Terperanjat dan menangislah Fatimah, seraya berkata:
“Kenapa Ukasyah hendak memukul ayahku Rasulullah? Ayahku sedang sakit. Kalau mau, pukullah aku saja, anaknya.”
Bilal menjawab:
“Sesungguhnya ini adalah urusan Rasulullah dengan Ukasyah.”
Bilal membawa cambuk tersebut ke masjid lalu diberikannya kepada Ukasyah. Setelah mengambil cambuk itu, Ukasyah menuju ke hadapan Rasulullah. Tiba-tiba, Abu Bakar berdiri menghalangi Ukasyah sambil berkata:
“Ukasyah… kalau kamu hendak memukul, pukullah aku!”

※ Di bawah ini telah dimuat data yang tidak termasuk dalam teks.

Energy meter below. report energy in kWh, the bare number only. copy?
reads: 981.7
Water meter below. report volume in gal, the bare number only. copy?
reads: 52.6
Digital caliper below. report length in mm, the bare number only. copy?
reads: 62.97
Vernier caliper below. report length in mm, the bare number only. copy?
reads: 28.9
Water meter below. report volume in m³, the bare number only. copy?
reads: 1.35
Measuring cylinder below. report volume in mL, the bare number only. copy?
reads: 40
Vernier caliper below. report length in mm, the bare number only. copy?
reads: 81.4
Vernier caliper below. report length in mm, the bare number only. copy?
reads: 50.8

Ukasyah tetap menuju ke hadapan Rasulullah SAW. Kemudian Umar bin Khattab berdiri menghalanginya sambil berkata:
“Ukasyah… kalau engkau suka pukul, pukullah aku. Dulu memang aku tidak suka mendengar nama Muhammad, bahkan aku pernah berniat untuk menyakitinya. Itu dulu. Sekarang, tidak boleh ada seorang pun yang menyakiti Rasulullah SAW. Kalau engkau berani menyakiti Rasulullah, maka langkahi mayatku!”

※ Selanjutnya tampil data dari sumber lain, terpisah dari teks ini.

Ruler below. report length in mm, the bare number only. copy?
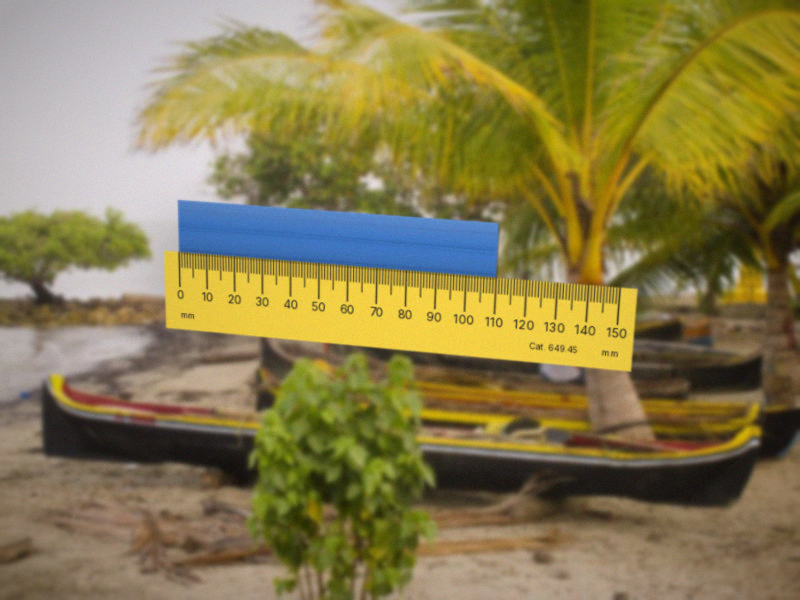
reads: 110
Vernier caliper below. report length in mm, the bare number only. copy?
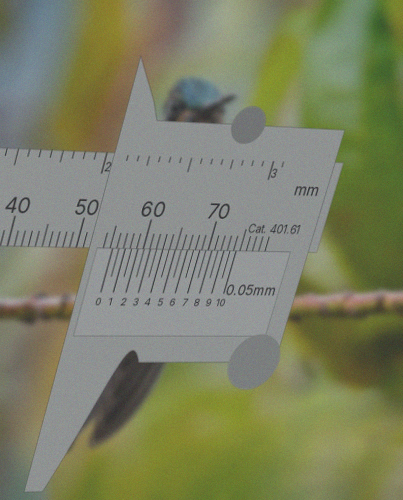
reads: 55.4
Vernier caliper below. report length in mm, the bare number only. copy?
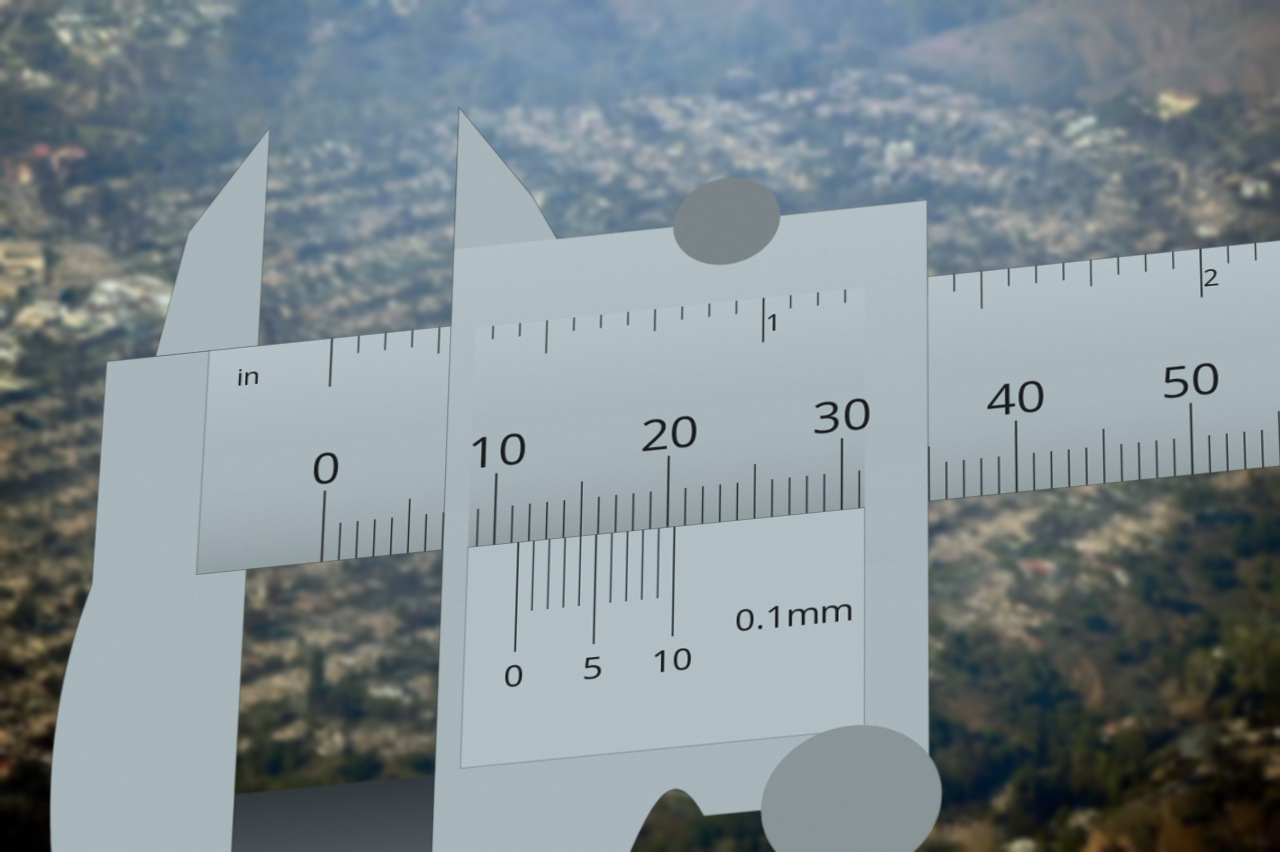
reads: 11.4
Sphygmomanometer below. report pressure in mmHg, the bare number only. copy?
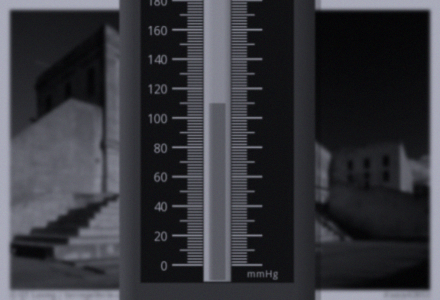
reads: 110
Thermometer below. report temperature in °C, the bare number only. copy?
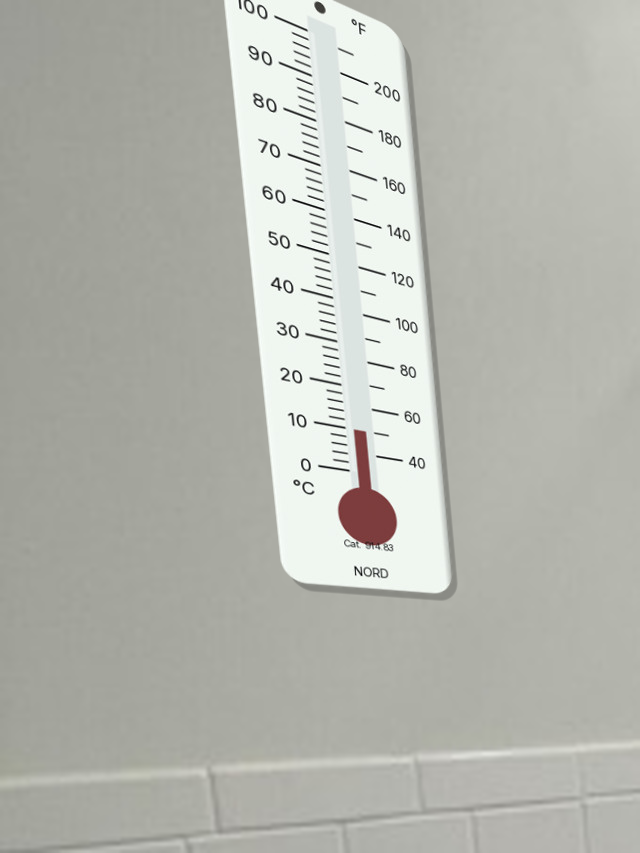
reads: 10
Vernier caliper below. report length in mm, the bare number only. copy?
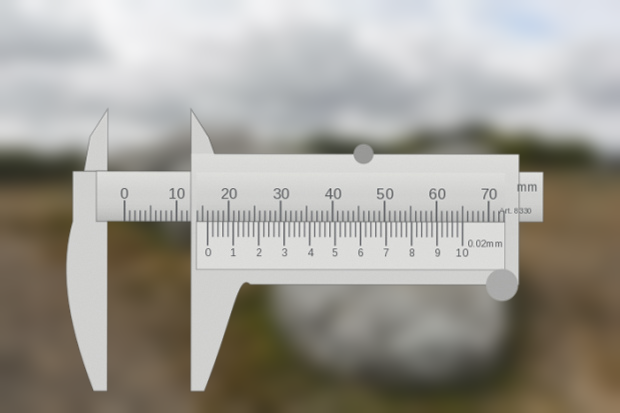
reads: 16.0
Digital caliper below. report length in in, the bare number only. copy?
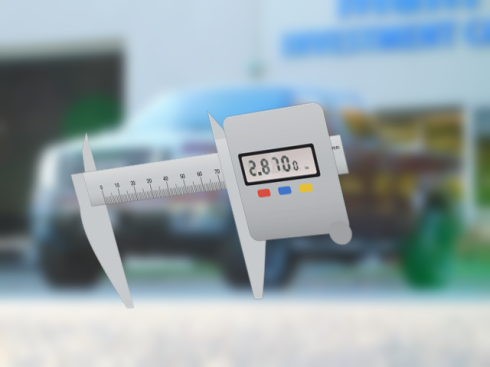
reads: 2.8700
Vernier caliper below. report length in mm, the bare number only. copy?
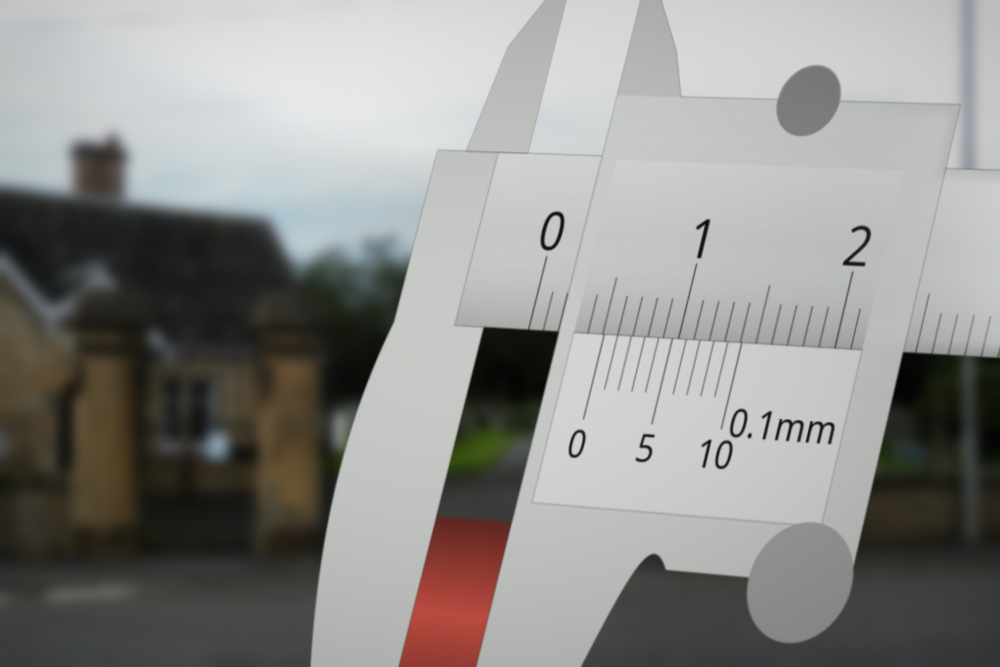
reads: 5.1
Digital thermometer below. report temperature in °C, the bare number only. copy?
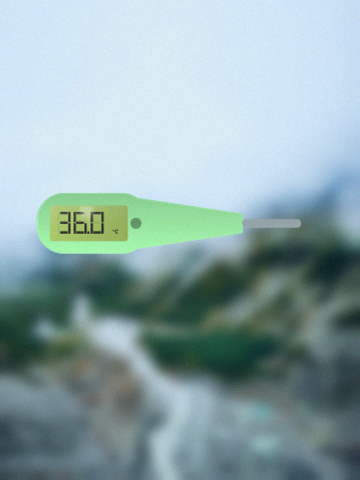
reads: 36.0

Begitu sampai di tangga mimbar, dengan lantang Ukasyah berkata:
“Bagaimana aku mau memukul engkau, ya Rasulullah. Engkau duduk di atas dan aku di bawah. Kalau engkau mau aku pukul, maka turunlah ke bawah sini!”
Rasulullah, manusia termulia, kekasih Allah itu, meminta beberapa sahabat memapahnya ke bawah. Rasulullah SAW didudukkan pada sebuah kursi. Lalu dengan suara tegas Ukasyah berkata lagi:
“Dulu waktu engkau memukul aku, aku tidak memakai baju, ya Rasulullah.”

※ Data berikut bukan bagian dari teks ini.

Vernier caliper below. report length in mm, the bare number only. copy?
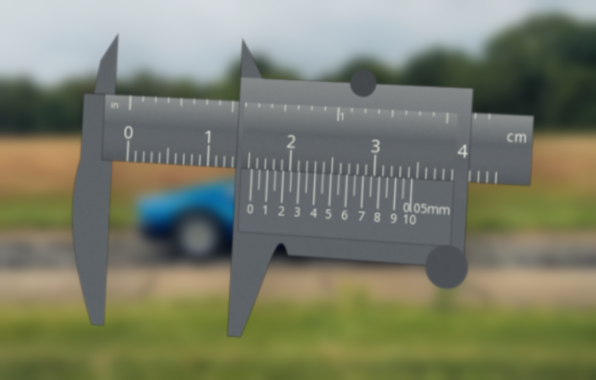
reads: 15.4
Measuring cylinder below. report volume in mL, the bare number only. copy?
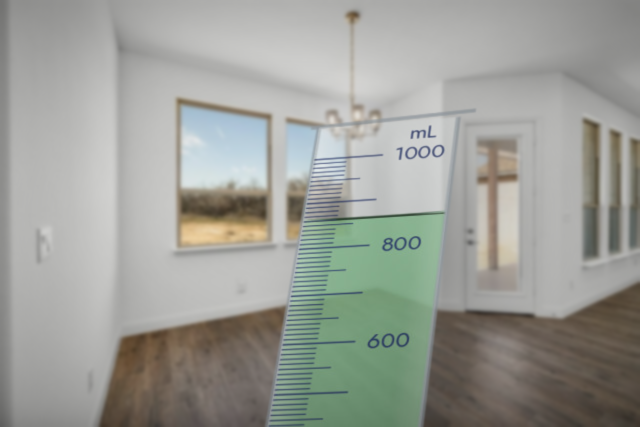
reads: 860
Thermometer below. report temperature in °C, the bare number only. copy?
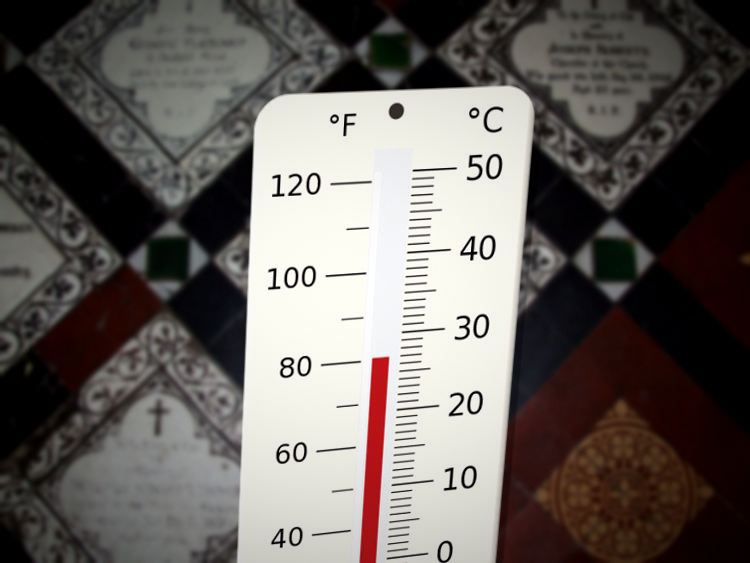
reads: 27
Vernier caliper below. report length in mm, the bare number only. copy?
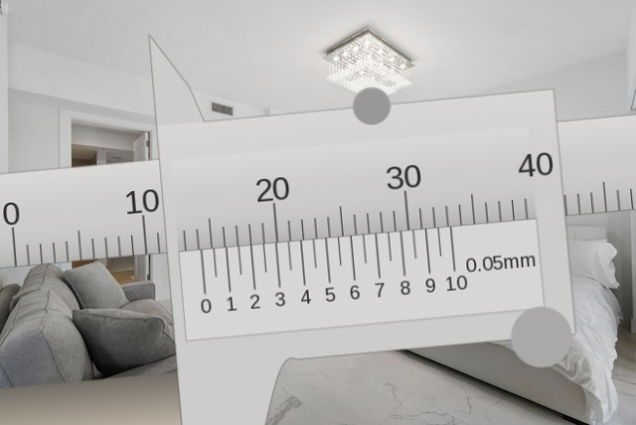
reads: 14.2
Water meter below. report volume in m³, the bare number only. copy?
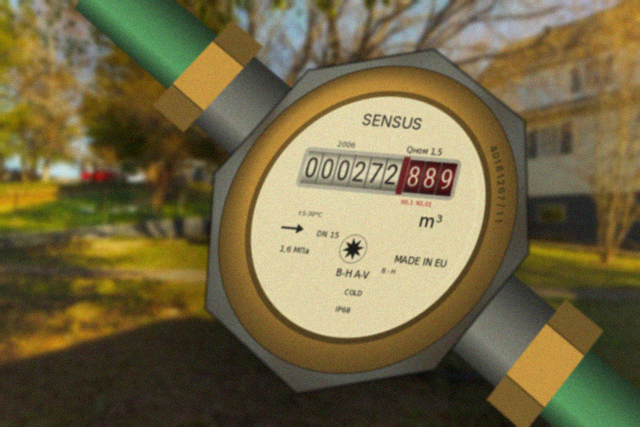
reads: 272.889
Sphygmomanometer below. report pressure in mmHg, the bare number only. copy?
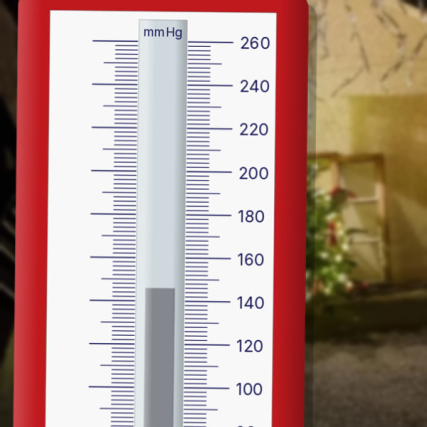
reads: 146
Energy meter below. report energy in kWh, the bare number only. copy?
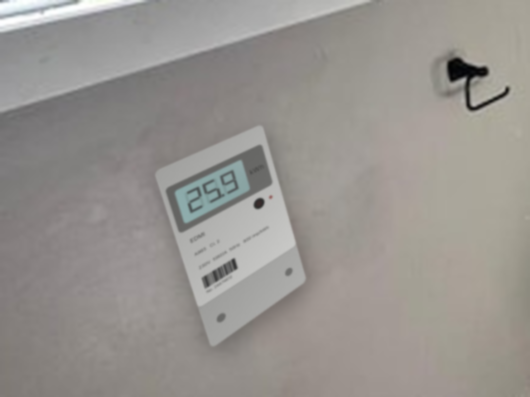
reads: 25.9
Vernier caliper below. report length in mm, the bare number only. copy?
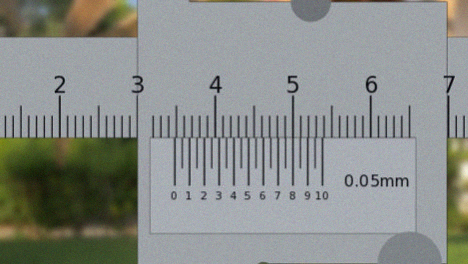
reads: 34.8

Para sahabat sangat geram mendengar perkataan Ukasyah. Tanpa berlama-lama, dalam keadaan lemah, Rasulullah SAW membuka bajunya.
Kemudian terlihatlah tubuh Rasulullah yang sangat indah, sedang beberapa batu terikat di perut Rasulullah, pertanda beliau sedang menahan lapar.
Rasulullah SAW berkata:
“Wahai Ukasyah, segeralah dan janganlah kamu berlebih-lebihan. Nanti Allah SWT akan murka padamu.”
Ukasyah langsung menghambur menuju Rasulullah SAW. Cambuk di tangannya ia buang jauh-jauh. Kemudian ia memeluk tubuh Rasulullah SAW seerat-eratnya… sambil menangis sejadi-jadinya.
Ukasyah berkata:
“Ya Rasulullah, ampuni aku. Maafkan aku. Mana ada manusia yang sanggup menyakiti engkau, ya Rasulullah. Sengaja aku melakukannya, agar aku dapat merapatkan tubuhku dengan tubuhmu. Karena Engkau pernah mengatakan, Barang siapa yang kulitnya pernah bersentuhan denganku, maka diharamkan api neraka atasnya. Seumur hidupku aku bercita-cita dapat memelukmu.”
Rasulullah SAW dengan senyum berkata:
“Wahai sahabat-sahabatku semua, kalau kalian ingin melihat ahli surga, maka lihatlah Ukasyah.”